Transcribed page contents
++++++++++
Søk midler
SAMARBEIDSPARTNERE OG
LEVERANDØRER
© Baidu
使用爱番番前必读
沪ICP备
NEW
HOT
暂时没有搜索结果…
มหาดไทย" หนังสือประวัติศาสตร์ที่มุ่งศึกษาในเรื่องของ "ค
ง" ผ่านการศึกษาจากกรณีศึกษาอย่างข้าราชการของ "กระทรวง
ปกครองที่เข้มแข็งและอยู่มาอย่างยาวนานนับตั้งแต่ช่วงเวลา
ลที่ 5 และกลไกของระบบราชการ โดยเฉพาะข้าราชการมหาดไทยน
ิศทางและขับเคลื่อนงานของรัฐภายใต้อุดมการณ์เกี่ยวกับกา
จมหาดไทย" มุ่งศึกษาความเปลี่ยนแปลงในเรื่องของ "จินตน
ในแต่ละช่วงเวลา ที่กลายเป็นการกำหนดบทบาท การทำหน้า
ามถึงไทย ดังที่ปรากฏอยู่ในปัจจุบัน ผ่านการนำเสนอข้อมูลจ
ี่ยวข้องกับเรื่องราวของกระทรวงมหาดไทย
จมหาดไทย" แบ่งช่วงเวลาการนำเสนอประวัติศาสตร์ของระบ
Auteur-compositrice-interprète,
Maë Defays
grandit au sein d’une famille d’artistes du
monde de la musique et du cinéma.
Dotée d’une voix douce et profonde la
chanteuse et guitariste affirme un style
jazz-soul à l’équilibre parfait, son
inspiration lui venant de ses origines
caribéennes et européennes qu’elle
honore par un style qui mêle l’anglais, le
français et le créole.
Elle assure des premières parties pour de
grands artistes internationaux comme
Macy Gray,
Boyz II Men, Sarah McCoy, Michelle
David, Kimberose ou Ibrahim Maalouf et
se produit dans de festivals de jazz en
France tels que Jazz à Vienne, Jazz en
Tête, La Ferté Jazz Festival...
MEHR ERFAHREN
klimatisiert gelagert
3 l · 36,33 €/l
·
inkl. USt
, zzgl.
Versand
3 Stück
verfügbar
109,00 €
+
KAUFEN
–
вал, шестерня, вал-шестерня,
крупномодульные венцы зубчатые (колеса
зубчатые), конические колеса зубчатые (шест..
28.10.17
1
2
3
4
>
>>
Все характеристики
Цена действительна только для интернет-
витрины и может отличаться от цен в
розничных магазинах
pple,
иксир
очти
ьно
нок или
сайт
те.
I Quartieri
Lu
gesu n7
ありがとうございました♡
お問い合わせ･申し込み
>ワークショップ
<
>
++++++++++
> Exercise:
Present the lines from the beginning of the transcribed page contents through the line containing "grandit au sein d’une famille d’artistes du", inclusive, as a numbered list that omits any blank lines.

> Response box:
1. Søk midler
2. SAMARBEIDSPARTNERE OG
3. LEVERANDØRER
4. © Baidu
5. 使用爱番番前必读
6. 沪ICP备
7. NEW
8. HOT
9. 暂时没有搜索结果…
10. มหาดไทย" หนังสือประวัติศาสตร์ที่มุ่งศึกษาในเรื่องของ "ค
11. ง" ผ่านการศึกษาจากกรณีศึกษาอย่างข้าราชการของ "กระทรวง
12. ปกครองที่เข้มแข็งและอยู่มาอย่างยาวนานนับตั้งแต่ช่วงเวลา
13. ลที่ 5 และกลไกของระบบราชการ โดยเฉพาะข้าราชการมหาดไทยน
14. ิศทางและขับเคลื่อนงานของรัฐภายใต้อุดมการณ์เกี่ยวกับกา
15. จมหาดไทย" มุ่งศึกษาความเปลี่ยนแปลงในเรื่องของ "จินตน
16. ในแต่ละช่วงเวลา ที่กลายเป็นการกำหนดบทบาท การทำหน้า
17. ามถึงไทย ดังที่ปรากฏอยู่ในปัจจุบัน ผ่านการนำเสนอข้อมูลจ
18. ี่ยวข้องกับเรื่องราวของกระทรวงมหาดไทย
19. จมหาดไทย" แบ่งช่วงเวลาการนำเสนอประวัติศาสตร์ของระบ
20. Auteur-compositrice-interprète,
21. Maë Defays
22. grandit au sein d’une famille d’artistes du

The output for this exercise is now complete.